Comment Re:Second-generation homeschooling (Score 1) 217

Time will tell, for sure. But I will say this, homeschool vs. public school today is a completely different animal than when I was a kid. If you would have asked 30 years ago me, I'd likely have agreed with you. Today me, with this being our lives now? Let's just say I have a much different perspective. I think the negative connotation we formed from the early homeschool or private school environments aren't as prevalent perhaps.

One of the biggest concerns was about socialization. For my daughter it wasn't really a question, she is around a large group of some very amazing girls constantly. They never fail to humble and impress me with their support for each other, their genuine level of caring, and their strong ethical grounding. For my son, he maintained his friend connections from public school and made new friends from homeschool groups.

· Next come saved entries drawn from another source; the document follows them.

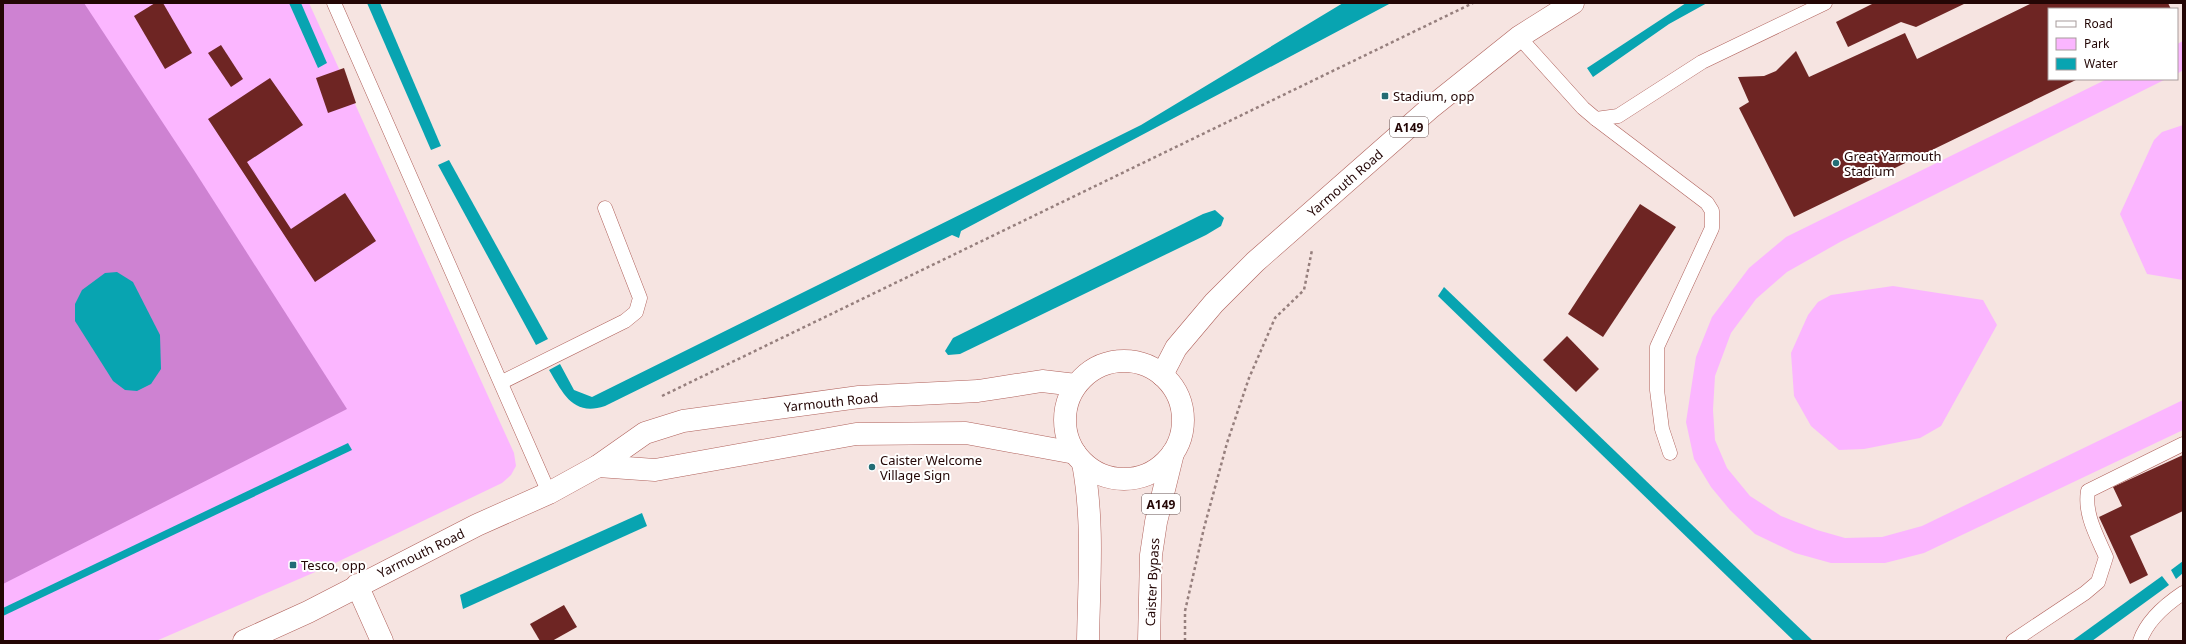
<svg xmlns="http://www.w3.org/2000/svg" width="2186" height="644" viewBox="0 0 2186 644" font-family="'Noto Sans',sans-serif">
<rect width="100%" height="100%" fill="#f6e4e1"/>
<g fill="#fbb6ff">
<polygon points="3,3 309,3 514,453 516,466 511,475 502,483 329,566 156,641 3,641"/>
<polygon points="2183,41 2183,70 2177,74 2177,44"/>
<polygon points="2107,79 2166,79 1840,242 1787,272 1756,299 1731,333 1715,376 1713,410 1715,440 1727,468 1750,496 1781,516 1817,530 1845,538 1882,537 1922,526 2183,400 2183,430 1924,553 1885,563 1831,563 1795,553 1755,534 1730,510 1711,487 1694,459 1686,422 1696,357 1712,317 1749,268 1786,237"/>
<polygon points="2183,125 2183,280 2147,274 2120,214 2154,140 2162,132"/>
<polygon points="1893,286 1983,300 1997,325 1941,426 1920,438 1864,449 1839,450 1811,426 1794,396 1791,353 1808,315 1818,302 1831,295"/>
</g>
<polygon fill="#ce82d2" points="3,3 84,3 192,167 347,409 3,584"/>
<g fill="#08a4b1">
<polygon points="289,3 301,3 327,63 318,68"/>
<polygon points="367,3 380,3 441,146 431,150"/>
<path d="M1343,3h48l-430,228 -2,7 -7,-3 -347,171c-32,11 -42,-13 -56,-36l11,-6 14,26 18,7 549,-272z"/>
<polygon points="1686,3 1707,3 1669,24 1593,77 1587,68"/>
<polygon points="449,160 548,339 536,345 438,165"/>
<polygon points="1215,210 1224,218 1221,226 1206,235 960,354 948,355 945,351 953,338 1203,214"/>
<polygon points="117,272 133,282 160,335 161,369 151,384 137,391 125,390 113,381 75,321 75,304 82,290 105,273"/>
<polygon points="1444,287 1813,641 1794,641 1438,296"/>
<polygon points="348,443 352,450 3,616 3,608"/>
<polygon points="642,513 647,526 463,609 460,595"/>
<polygon points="2183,561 2183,573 2176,579 2171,570"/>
<polygon points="2162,576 2169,585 2092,641 2072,641"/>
</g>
<g fill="#6e2523">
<polygon points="155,3 163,3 192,53 165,69 134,16"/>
<polygon points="1874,3 1966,3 1916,27 1901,22 1848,47 1836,22"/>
<polygon points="2032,3 2168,3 2171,9 2049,9 2049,79 2078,79 1794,217 1739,108 1749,102 1738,77 1764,76 1776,71 1796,51 1809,77 1905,33 1917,59"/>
<polygon points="221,45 243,79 231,87 208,53"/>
<polygon points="344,68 356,103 328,113 316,78"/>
<polygon points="270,78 303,125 247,162 291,229 345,193 376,241 315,282 208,119"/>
<polygon points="1640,204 1676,227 1603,337 1568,314"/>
<polygon points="1567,336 1599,369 1576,392 1543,360"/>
<polygon points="2183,455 2183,511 2130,536 2148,575 2130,584 2099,517 2122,506 2113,487"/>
<polygon points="564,605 577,627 552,641 540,641 530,624"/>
</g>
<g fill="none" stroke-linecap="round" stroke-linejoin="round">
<g stroke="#b0615b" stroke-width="15">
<g id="service">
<polyline points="334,3 549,493"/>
<polyline points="1519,37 1583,108 1596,119 1618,116 1702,62 1825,3"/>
<polyline points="1596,119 1707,203 1712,211 1712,228 1657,347 1657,390 1662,429 1670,453"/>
<polyline points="502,382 625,321 636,312 640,298 605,208"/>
<path d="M2013,641l72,-48 13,-11 8,-25c-9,-21 -22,-43 -18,-66l95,-47"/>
<path d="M2140,641c7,-21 25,-36 43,-48"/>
</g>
</g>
<g stroke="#b0615b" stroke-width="23">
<polyline id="minor" points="357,585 382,641"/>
</g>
<g stroke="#b0615b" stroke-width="23">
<g id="tertiary">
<polyline points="598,466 655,470 856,434 966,433 1075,453"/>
<polyline points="244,641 308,612 477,525 549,493 598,466 645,433 683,421 859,397 978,391 1042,381 1076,385"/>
</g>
</g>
<g stroke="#b0615b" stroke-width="23">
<g id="primary">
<circle cx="1124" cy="420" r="59"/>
<polyline points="1162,375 1176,348 1214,303 1255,262 1429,109 1519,37 1573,3"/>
<path d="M1083,463c11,59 6,118 5,178"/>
<polyline points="1149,641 1151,555 1156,522 1173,453"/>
</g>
</g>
<g stroke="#967f7d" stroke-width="2.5" stroke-dasharray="3 3" stroke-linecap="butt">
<polyline points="662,396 1473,3"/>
<polyline points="1185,641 1185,611 1204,528 1227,443 1249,378 1275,318 1304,290 1312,250"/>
</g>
<use href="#service" stroke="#fff" stroke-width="14"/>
<use href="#minor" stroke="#fff" stroke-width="22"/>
<use href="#tertiary" stroke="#fff" stroke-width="22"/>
<use href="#primary" stroke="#fff" stroke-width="22"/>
</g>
<g fill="#236d75" stroke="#fff" stroke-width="1.5">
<rect x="1381" y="92" width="8" height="8" rx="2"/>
<circle cx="1836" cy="163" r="4"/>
<circle cx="872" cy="467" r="4"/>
<rect x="289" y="561" width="8" height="8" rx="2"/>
</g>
<g text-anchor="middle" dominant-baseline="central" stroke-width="4" stroke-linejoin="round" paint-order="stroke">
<g fill="#fff" stroke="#655150" stroke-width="1">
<rect x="1390" y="117" width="38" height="20" rx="3"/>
<rect x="1142" y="494" width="38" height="20" rx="3"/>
</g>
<g font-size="12" font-weight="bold" fill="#230605">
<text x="1409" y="127">A149</text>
<text x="1161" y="504">A149</text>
</g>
<g font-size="13" fill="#230605" stroke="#fff" text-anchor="start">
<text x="1393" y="96">Stadium, opp</text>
<text x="1844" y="156">Great Yarmouth<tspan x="1844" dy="15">Stadium</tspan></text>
<text x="880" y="460">Caister Welcome<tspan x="880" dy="15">Village Sign</tspan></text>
<text x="301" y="565">Tesco, opp</text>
</g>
<g font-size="13" fill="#230605" stroke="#fff">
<text transform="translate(1345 183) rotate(-41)">Yarmouth Road</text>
<text transform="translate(831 402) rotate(-6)">Yarmouth Road</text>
<text transform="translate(421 553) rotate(-26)">Yarmouth Road</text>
<text transform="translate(1152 582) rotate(-87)">Caister Bypass</text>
</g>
</g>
<rect width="2186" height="644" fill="none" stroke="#230605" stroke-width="8"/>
<rect x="2048" y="8" width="130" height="72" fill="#ffffff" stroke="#a79b9b"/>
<rect x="2056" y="21" width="20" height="6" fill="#ffffff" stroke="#a79b9b"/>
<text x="2084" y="28" font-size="12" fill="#230605">Road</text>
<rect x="2056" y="38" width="20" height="12" fill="#fbb6ff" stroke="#a79b9b"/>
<text x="2084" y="48" font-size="12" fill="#230605">Park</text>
<rect x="2056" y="58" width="20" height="12" fill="#08a4b1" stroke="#a79b9b"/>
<text x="2084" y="68" font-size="12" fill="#230605">Water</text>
</svg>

The proof was him bringing friends from both groups together and it not being weird.

We have always and will always leave the door open for our kids to go back to public school, and so far both are adamant to continue learning at home. We ask before enrolling each summer and they have yet to hesitate with their choice. My daughter is a sophomore this year and looking forward to college, working on securing an athletic scholarship. She's taking AP courses and we'll be trying to leverage her GPA / SAT / ACT for some help there too.

Comment Re: We're in the group (Score 2) 217

Pretty sure you know that answer. Taxes stay the same, so we foot the bill for public and homeschool expenses.

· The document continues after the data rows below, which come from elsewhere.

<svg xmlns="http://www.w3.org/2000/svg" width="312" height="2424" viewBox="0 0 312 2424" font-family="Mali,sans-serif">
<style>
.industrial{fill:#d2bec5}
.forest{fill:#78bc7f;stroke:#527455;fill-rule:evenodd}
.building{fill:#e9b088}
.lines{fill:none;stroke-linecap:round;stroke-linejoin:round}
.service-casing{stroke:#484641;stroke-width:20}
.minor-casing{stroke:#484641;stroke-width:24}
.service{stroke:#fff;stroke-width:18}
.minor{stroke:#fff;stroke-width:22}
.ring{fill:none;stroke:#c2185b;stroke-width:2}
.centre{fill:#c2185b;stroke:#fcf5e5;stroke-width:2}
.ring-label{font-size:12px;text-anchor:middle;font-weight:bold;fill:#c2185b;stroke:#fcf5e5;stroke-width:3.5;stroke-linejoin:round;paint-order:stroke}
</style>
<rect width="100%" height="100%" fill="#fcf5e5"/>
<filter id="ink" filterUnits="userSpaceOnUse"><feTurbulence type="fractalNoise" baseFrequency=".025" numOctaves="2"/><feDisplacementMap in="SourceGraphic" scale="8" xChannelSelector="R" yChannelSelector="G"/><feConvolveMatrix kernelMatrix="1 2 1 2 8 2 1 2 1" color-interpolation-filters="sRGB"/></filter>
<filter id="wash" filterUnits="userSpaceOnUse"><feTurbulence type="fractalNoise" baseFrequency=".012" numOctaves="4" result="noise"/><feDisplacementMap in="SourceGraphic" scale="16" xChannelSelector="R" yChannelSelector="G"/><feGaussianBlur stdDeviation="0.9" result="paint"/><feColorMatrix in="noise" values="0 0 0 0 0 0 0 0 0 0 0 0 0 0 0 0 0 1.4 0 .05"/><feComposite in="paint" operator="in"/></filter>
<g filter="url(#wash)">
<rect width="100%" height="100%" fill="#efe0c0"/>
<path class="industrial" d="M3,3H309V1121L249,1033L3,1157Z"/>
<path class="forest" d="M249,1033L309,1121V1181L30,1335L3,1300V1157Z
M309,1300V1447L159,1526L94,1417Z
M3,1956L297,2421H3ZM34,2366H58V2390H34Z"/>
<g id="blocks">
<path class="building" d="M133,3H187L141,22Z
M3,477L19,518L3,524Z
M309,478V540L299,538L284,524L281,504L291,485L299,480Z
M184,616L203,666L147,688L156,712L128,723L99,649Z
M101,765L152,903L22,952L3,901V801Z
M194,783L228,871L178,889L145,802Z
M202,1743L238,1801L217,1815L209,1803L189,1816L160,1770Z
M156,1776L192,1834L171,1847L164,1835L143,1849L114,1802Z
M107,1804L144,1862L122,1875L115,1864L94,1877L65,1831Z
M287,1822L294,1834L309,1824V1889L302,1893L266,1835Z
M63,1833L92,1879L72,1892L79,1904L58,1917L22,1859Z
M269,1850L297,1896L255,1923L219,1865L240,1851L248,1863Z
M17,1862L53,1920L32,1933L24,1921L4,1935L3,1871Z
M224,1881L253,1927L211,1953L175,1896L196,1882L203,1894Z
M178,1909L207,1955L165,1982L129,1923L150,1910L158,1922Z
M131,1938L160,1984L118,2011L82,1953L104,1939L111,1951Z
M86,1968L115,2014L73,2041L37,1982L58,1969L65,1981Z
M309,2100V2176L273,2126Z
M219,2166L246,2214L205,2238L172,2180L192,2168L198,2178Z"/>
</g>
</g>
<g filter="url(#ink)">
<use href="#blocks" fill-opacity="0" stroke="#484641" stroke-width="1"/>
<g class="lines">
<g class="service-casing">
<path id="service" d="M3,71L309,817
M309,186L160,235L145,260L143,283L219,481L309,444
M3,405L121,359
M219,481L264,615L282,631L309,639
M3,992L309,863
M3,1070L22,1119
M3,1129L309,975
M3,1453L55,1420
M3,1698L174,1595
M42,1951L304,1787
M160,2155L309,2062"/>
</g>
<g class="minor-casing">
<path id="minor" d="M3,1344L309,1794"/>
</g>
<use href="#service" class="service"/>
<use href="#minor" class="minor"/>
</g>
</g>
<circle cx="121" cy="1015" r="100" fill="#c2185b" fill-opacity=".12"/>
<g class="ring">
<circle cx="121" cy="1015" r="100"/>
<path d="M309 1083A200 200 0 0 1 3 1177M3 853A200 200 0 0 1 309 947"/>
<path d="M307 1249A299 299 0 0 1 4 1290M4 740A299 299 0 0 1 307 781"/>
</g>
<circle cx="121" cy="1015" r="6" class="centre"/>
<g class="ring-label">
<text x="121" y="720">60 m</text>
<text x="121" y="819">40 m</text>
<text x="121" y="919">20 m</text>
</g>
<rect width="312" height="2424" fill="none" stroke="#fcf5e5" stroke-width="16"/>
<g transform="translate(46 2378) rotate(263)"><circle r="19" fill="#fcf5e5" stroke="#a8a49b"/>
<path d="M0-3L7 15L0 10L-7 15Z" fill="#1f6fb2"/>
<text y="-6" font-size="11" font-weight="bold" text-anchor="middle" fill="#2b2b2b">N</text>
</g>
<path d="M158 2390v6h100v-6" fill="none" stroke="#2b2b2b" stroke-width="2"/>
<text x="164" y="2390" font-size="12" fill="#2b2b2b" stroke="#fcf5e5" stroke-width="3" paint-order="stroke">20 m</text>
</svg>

I agree, the No Child Left Behind program may have started with good intentions, but the implementation failed. Not to mention the recent political focus on school administration, and here in Texas the concept of teaching our kids to the standardized testing. This may be colloquial, but myself and others I've asked have agreed that despite the push to get more money in teachers' pockets their quality has been heading in the wrong direction. But it isn't fair to point fingers only at the teachers. Our hiring in a completely different field (sales) is telling, we've hired quite a few teachers who threw in the towel. Young and not so young alike, they were fed up with what they outlined as hostile work environments. They would get no support at best from their administrators, some fairly concerning issues upper staff just wanted to ignore or hide. Things like under-reporting fighting or sexual assault claims, feigning ignorance over thefts. Apparently it was an issue for some to get PTO approved, but I don't know the reasoning there.

Comment We're in the group (Score 5, Informative) 217

Started on the homeschool path because of an athlete kid who spent the bulk of the day in the gym. Worked incredibly well for her, grades stayed at the top and honestly her retention and understanding of the material improved. Her little brother always complained about having to go to school, how boring it was, etc. Starting in 1st grade, it was consistent and getting more frequent. The more we looked into his complaints and asked for clarification it was clear he wasn't making up a story to get out of going. He would finish his work almost immediately, and then ask to do things like:

  1. Get a book from the library from a grade level higher: DENIED
  2. Bring a book from home: DENIED
  3. Use the computer while the other kids finished: DENIED

No, they expected my son to either re-do the same work multiple times or just sit there. When he couldn't sit still, the teacher made him stand in the hallway because his fidgeting 'interrupted her teaching.' So we moved him to homeschool as well, and now he's working on finishing middle school a couple years early and we're working on figuring out what his high school AP class schedule will look like.

He loves learning, and public schools simply aren't the place to do that.